* [ENTRIES SHOWN]:
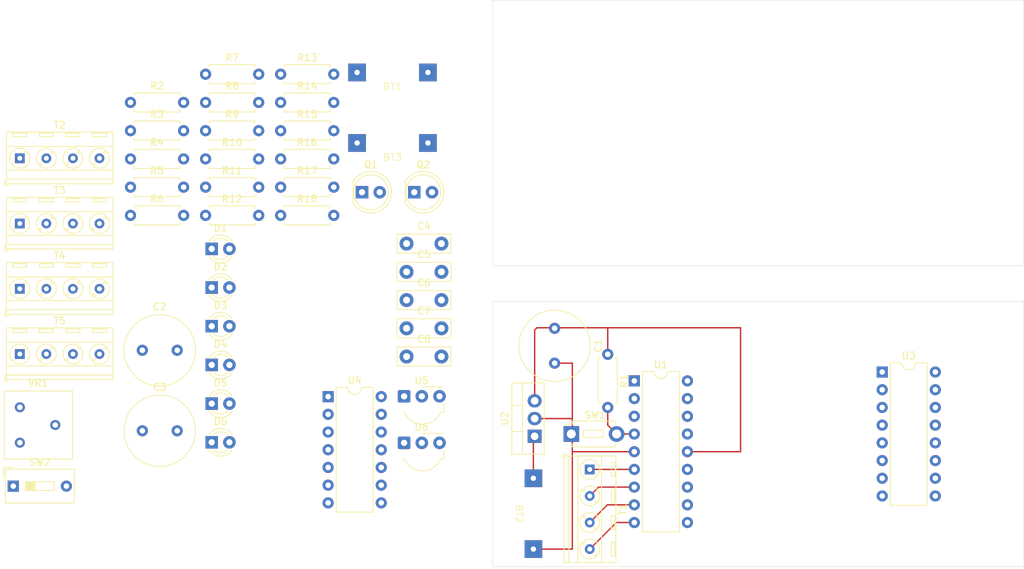
<source format=kicad_pcb>
(kicad_pcb
	(version 20240108)
	(generator "pcbnew")
	(generator_version "8.0")
	(general
		(thickness 1.6)
		(legacy_teardrops no)
	)
	(paper "A4")
	(layers
		(0 "F.Cu" signal)
		(31 "B.Cu" signal)
		(32 "B.Adhes" user "B.Adhesive")
		(33 "F.Adhes" user "F.Adhesive")
		(34 "B.Paste" user)
		(35 "F.Paste" user)
		(36 "B.SilkS" user "B.Silkscreen")
		(37 "F.SilkS" user "F.Silkscreen")
		(38 "B.Mask" user)
		(39 "F.Mask" user)
		(40 "Dwgs.User" user "User.Drawings")
		(41 "Cmts.User" user "User.Comments")
		(42 "Eco1.User" user "User.Eco1")
		(43 "Eco2.User" user "User.Eco2")
		(44 "Edge.Cuts" user)
		(45 "Margin" user)
		(46 "B.CrtYd" user "B.Courtyard")
		(47 "F.CrtYd" user "F.Courtyard")
		(48 "B.Fab" user)
		(49 "F.Fab" user)
		(50 "User.1" user)
		(51 "User.2" user)
		(52 "User.3" user)
		(53 "User.4" user)
		(54 "User.5" user)
		(55 "User.6" user)
		(56 "User.7" user)
		(57 "User.8" user)
		(58 "User.9" user)
	)
	(setup
		(pad_to_mask_clearance 0)
		(allow_soldermask_bridges_in_footprints no)
		(pcbplotparams
			(layerselection 0x00010fc_ffffffff)
			(plot_on_all_layers_selection 0x0000000_00000000)
			(disableapertmacros no)
			(usegerberextensions no)
			(usegerberattributes yes)
			(usegerberadvancedattributes yes)
			(creategerberjobfile yes)
			(dashed_line_dash_ratio 12.000000)
			(dashed_line_gap_ratio 3.000000)
			(svgprecision 4)
			(plotframeref no)
			(viasonmask no)
			(mode 1)
			(useauxorigin no)
			(hpglpennumber 1)
			(hpglpenspeed 20)
			(hpglpendiameter 15.000000)
			(pdf_front_fp_property_popups yes)
			(pdf_back_fp_property_popups yes)
			(dxfpolygonmode yes)
			(dxfimperialunits yes)
			(dxfusepcbnewfont yes)
			(psnegative no)
			(psa4output no)
			(plotreference yes)
			(plotvalue yes)
			(plotfptext yes)
			(plotinvisibletext no)
			(sketchpadsonfab no)
			(subtractmaskfromsilk no)
			(outputformat 1)
			(mirror no)
			(drillshape 1)
			(scaleselection 1)
			(outputdirectory "")
		)
	)
	(net 0 "")
	(net 1 "Net-(D3-A)")
	(net 2 "Net-(D3-K)")
	(net 3 "Net-(Q1-C)")
	(net 4 "GNDREF")
	(net 5 "Net-(Q2-C)")
	(net 6 "Net-(U3-EN1,2)")
	(net 7 "Net-(T3-Pin_2)")
	(net 8 "Net-(T3-Pin_1)")
	(net 9 "Net-(T4-Pin_1)")
	(net 10 "Net-(U3-EN3,4)")
	(net 11 "Net-(U3-VCC1)")
	(net 12 "Net-(T4-Pin_4)")
	(net 13 "Net-(T4-Pin_3)")
	(net 14 "Net-(T3-Pin_4)")
	(net 15 "Net-(T3-Pin_3)")
	(net 16 "Net-(T4-Pin_2)")
	(net 17 "Net-(D2-K)")
	(net 18 "Net-(U5-Vs)")
	(net 19 "Net-(U6-Vs)")
	(net 20 "Net-(D6-K)")
	(net 21 "+6V")
	(net 22 "+5V")
	(net 23 "Net-(BT3--)")
	(net 24 "Net-(BT3-+)")
	(net 25 "unconnected-(C3-Pad2)")
	(net 26 "unconnected-(C3-Pad1)")
	(net 27 "Net-(C4-Pad2)")
	(net 28 "Net-(C4-Pad1)")
	(net 29 "Net-(D1-A)")
	(net 30 "Net-(D2-A)")
	(net 31 "Net-(D5-A)")
	(net 32 "Net-(D6-A)")
	(net 33 "Net-(U1-~{MCLR}{slash}Vpp{slash}RA5)")
	(net 34 "Net-(T5-Pin_1)")
	(net 35 "Net-(R7-Pad2)")
	(net 36 "Net-(R8-Pad2)")
	(net 37 "Net-(R9-Pad1)")
	(net 38 "Net-(T5-Pin_3)")
	(net 39 "Net-(T5-Pin_2)")
	(net 40 "Net-(T5-Pin_4)")
	(net 41 "Net-(T1-Pin_2)")
	(net 42 "Net-(T1-Pin_3)")
	(net 43 "Net-(T1-Pin_1)")
	(net 44 "Net-(T1-Pin_4)")
	(net 45 "Net-(T2-Pin_2)")
	(net 46 "Net-(T2-Pin_4)")
	(net 47 "Net-(T2-Pin_1)")
	(net 48 "Net-(T2-Pin_3)")
	(net 49 "unconnected-(U1-CLKIN{slash}OSC1{slash}RA7-Pad16)")
	(net 50 "unconnected-(U1-TOCKI{slash}CMP2{slash}RA4-Pad3)")
	(net 51 "unconnected-(U1-CLKOUT{slash}OSC2{slash}RA6-Pad15)")
	(net 52 "unconnected-(U1-RB5-Pad11)")
	(net 53 "unconnected-(U1-RB4{slash}PGM-Pad10)")
	(net 54 "unconnected-(U1-RB6{slash}T1OSC0{slash}T1CKI{slash}PGC-Pad12)")
	(net 55 "unconnected-(U1-RB7{slash}T1OSI{slash}PGD-Pad13)")
	(net 56 "Net-(BT2-+)")
	(net 57 "Net-(U4-Pad2)")
	(footprint "Resistor_THT:R_Axial_DIN0207_L6.3mm_D2.5mm_P7.62mm_Horizontal" (layer "F.Cu") (at 143.51 101.6 -90))
	(footprint "Resistor_THT:R_Axial_DIN0207_L6.3mm_D2.5mm_P7.62mm_Horizontal" (layer "F.Cu") (at 96.59 73.57))
	(footprint "Button_Switch_THT:SW_DIP_SPSTx01_Slide_9.78x4.72mm_W7.62mm_P2.54mm" (layer "F.Cu") (at 58.235 120.51))
	(footprint "LED_THT:LED_D3.0mm" (layer "F.Cu") (at 86.7 108.67))
	(footprint "Resistor_THT:R_Axial_DIN0207_L6.3mm_D2.5mm_P7.62mm_Horizontal" (layer "F.Cu") (at 75.05 69.52))
	(footprint "Resistor_THT:R_Axial_DIN0207_L6.3mm_D2.5mm_P7.62mm_Horizontal" (layer "F.Cu") (at 96.59 81.67))
	(footprint "Capacitor_THT:C_Disc_D7.5mm_W2.5mm_P5.00mm" (layer "F.Cu") (at 114.65 97.87))
	(footprint "Resistor_THT:R_Axial_DIN0207_L6.3mm_D2.5mm_P7.62mm_Horizontal" (layer "F.Cu") (at 85.82 69.52))
	(footprint "TerminalBlock_MetzConnect:TerminalBlock_MetzConnect_Type086_RT03404HBLC_1x04_P3.81mm_Horizontal" (layer "F.Cu") (at 59.17 82.84))
	(footprint "OptoDevice:Vishay_MOLD-3Pin" (layer "F.Cu") (at 114.3 107.62))
	(footprint "Capacitor_THT:C_Disc_D7.5mm_W2.5mm_P5.00mm" (layer "F.Cu") (at 114.65 101.92))
	(footprint "Resistor_THT:R_Axial_DIN0207_L6.3mm_D2.5mm_P7.62mm_Horizontal" (layer "F.Cu") (at 75.05 81.67))
	(footprint "Resistor_THT:R_Axial_DIN0207_L6.3mm_D2.5mm_P7.62mm_Horizontal" (layer "F.Cu") (at 96.59 77.62))
	(footprint "TerminalBlock_MetzConnect:TerminalBlock_MetzConnect_Type086_RT03404HBLC_1x04_P3.81mm_Horizontal" (layer "F.Cu") (at 59.17 92.2))
	(footprint "LED_THT:LED_D3.0mm" (layer "F.Cu") (at 86.7 86.47))
	(footprint "Battery:Battery_Pads" (layer "F.Cu") (at 112.635 63.705))
	(footprint "Resistor_THT:R_Axial_DIN0207_L6.3mm_D2.5mm_P7.62mm_Horizontal" (layer "F.Cu") (at 75.05 65.47))
	(footprint "Package_TO_SOT_THT:TO-220-3_Vertical" (layer "F.Cu") (at 133.025 113.355 90))
	(footprint "Resistor_THT:R_Axial_DIN0207_L6.3mm_D2.5mm_P7.62mm_Horizontal" (layer "F.Cu") (at 85.82 73.57))
	(footprint "Resistor_THT:R_Axial_DIN0207_L6.3mm_D2.5mm_P7.62mm_Horizontal" (layer "F.Cu") (at 96.59 69.52))
	(footprint "TerminalBlock_MetzConnect:TerminalBlock_MetzConnect_Type086_RT03404HBLC_1x04_P3.81mm_Horizontal" (layer "F.Cu") (at 59.17 101.56))
	(footprint "TerminalBlock_MetzConnect:TerminalBlock_MetzConnect_Type086_RT03404HBLC_1x04_P3.81mm_Horizontal" (layer "F.Cu") (at 59.17 73.48))
	(footprint "LED_THT:LED_D3.0mm_IRBlack" (layer "F.Cu") (at 86.7 103.12))
	(footprint "Resistor_THT:R_Axial_DIN0207_L6.3mm_D2.5mm_P7.62mm_Horizontal" (layer "F.Cu") (at 85.82 65.47))
	(footprint "Package_DIP:DIP-16_W7.62mm" (layer "F.Cu") (at 182.88 104.14))
	(footprint "Capacitor_THT:C_Disc_D7.5mm_W2.5mm_P5.00mm" (layer "F.Cu") (at 114.65 89.77))
	(footprint "Capacitor_THT:C_Radial_D10.0mm_H12.5mm_P5.00mm"
		(layer "F.Cu")
		(uuid "8028d102-4d59-4eb1-9a6d-821da2b6c670")
		(at 135.89 97.87 -90)
		(descr "C, Radial series, Radial, pin pitch=5.00mm, diameter=10mm, height=12.5mm, Non-Polar Electrolytic Capacitor")
		(tags "C Radial series Radial pin pitch 5.00mm diameter 10mm height 12.5mm Non-Polar Electrolytic Capacitor")
		(property "Reference" "C1"
			(at 2.5 -6.25 90)
			(layer "F.SilkS")
			(uuid "cf1592e0-6fe9-4a18-bc46-a20b01ecd375")
			(effects
				(font
					(size 1 1)
					(thickness 0.15)
				)
			)
		)
		(property "Value" "1000uF"
			(at 2.5 6.25 90)
			(layer "F.Fab")
			(uuid "82cd4166-a074-4766-bc3d-c9462b8c1d86")
			(effects
				(font
					(size 1 1)
					(thickness 0.15)
				)
			)
		)
		(property "Footprint" "Capacitor_THT:C_Radial_D10.0mm_H12.5mm_P5.00mm"
			(at 0 0 -90)
			(unlocked yes)
			(layer "F.Fab")
			(hide yes)
			(uuid "f2caa674-8399-4f43-8f2c-0a9cfae71318")
			(effects
				(font
					(size 1.27 1.27)
				)
			)
		)
		(property "Datasheet" ""
			(at 0 0 -90)
			(unlocked yes)
			(layer "F.Fab")
			(hide yes)
			(uuid "a7e1ee68-2c28-46d5-a9a3-a9858884820d")
			(effects
				(font
					(size 1.27 1.27)
				)
			)
		)
		(property "Description" "Polarized capacitor, US symbol"
			(at 0 0 -90)
			(unlocked yes)
			(layer "F.Fab")
			(hide yes)
			(uuid "5dcf9f13-5c98-41e4-8135-4033bbb1f95d")
			(effects
				(font
					(size 1.27 1.27)
				)
			)
		)
		(property ki_fp_filters "CP_*")
		(path "/a6c9f0e7-aa33-4c32-b21e-65384c7a98c4")
		(sheetname "Root")
		(sheetfile "sumo.kicad_sch")
		(attr through_hole)
		(fp_circle
			(center 2.5 0)
			(end 7.62 0)
			(stroke
				(width 0.12)
				(type solid)
			)
			(fill none)
			(layer "F.SilkS")
			(uuid "6e645106-45eb-4927-9559-c77ff7856b9d")
		)
		(fp_circle
			(center 2.5 0)
			(end 7.75 0)
			(stroke
				(width 0.05)
				(type solid)
			)
			(fill none)
			(layer "F.CrtYd")
			(uuid "9a9073f7-66df-4809-a872-6bf4a9fe4c38")
		)
		(fp_circle
			(center 2.5 0)
			(end 7.5 0)
			(stroke
				(width 0.1)
				(type solid)
			)
			(fill none)
			(layer "F.Fab")
			(uuid "113b30ed-6f2f-4d9b-8587-c2e53a8097d0")
		)
		(fp_text user "${REFERENCE}"
			(at 2.5 0 90)
			(layer "F.Fab")
			(uuid "57a5dd38-814d-4ce7-aafc-2902d906f6cf")
			(effects
				(font
					(size 1 1)
					(thickness 0.15)
				)
			)
		)
		(pad "1" thru_hole circle
			(at 0 0 270)
			(size 1.6 1.6)
			(drill 0.8)
			(layers "*.Cu" "*.Mask")
			(remove_unused_layers no)
			(net 22 "+5V")
			(pintype "passive")
			(uuid "998cc0f4-84dd-4fa9-b611-6290595a2c6b")
		)
		(pad "2" thru_hole circle
			(at 5 0 270)
			(size 1.6 1.6)
			(drill 0.8)
			(layers "*.Cu" "*.Mask")
			(remove_unused_layers no)
			(net 4 "GNDREF")
			(pintype "passive")
			(uuid "1b07cdf9-d798-42d0-8786-a8db121d4ad4")
		)
		(model "${KICAD8_3DMODEL_DIR}/Capacitor_THT.3dshapes/C_Radial_D10.0mm_H12.5mm_P5.00mm.wrl"
			(offset
				(xyz
... [136925 chars truncated]
</source>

* [EXERCISE DETAILS]:
Give again, word for word, every line from the top of the data through the line with "(layerselection 0x00010fc_ffffffff)", both ends included, and exclude the pictures.

* [RESPONSE AREA]:
<source format=kicad_pcb>
(kicad_pcb
	(version 20240108)
	(generator "pcbnew")
	(generator_version "8.0")
	(general
		(thickness 1.6)
		(legacy_teardrops no)
	)
	(paper "A4")
	(layers
		(0 "F.Cu" signal)
		(31 "B.Cu" signal)
		(32 "B.Adhes" user "B.Adhesive")
		(33 "F.Adhes" user "F.Adhesive")
		(34 "B.Paste" user)
		(35 "F.Paste" user)
		(36 "B.SilkS" user "B.Silkscreen")
		(37 "F.SilkS" user "F.Silkscreen")
		(38 "B.Mask" user)
		(39 "F.Mask" user)
		(40 "Dwgs.User" user "User.Drawings")
		(41 "Cmts.User" user "User.Comments")
		(42 "Eco1.User" user "User.Eco1")
		(43 "Eco2.User" user "User.Eco2")
		(44 "Edge.Cuts" user)
		(45 "Margin" user)
		(46 "B.CrtYd" user "B.Courtyard")
		(47 "F.CrtYd" user "F.Courtyard")
		(48 "B.Fab" user)
		(49 "F.Fab" user)
		(50 "User.1" user)
		(51 "User.2" user)
		(52 "User.3" user)
		(53 "User.4" user)
		(54 "User.5" user)
		(55 "User.6" user)
		(56 "User.7" user)
		(57 "User.8" user)
		(58 "User.9" user)
	)
	(setup
		(pad_to_mask_clearance 0)
		(allow_soldermask_bridges_in_footprints no)
		(pcbplotparams
			(layerselection 0x00010fc_ffffffff)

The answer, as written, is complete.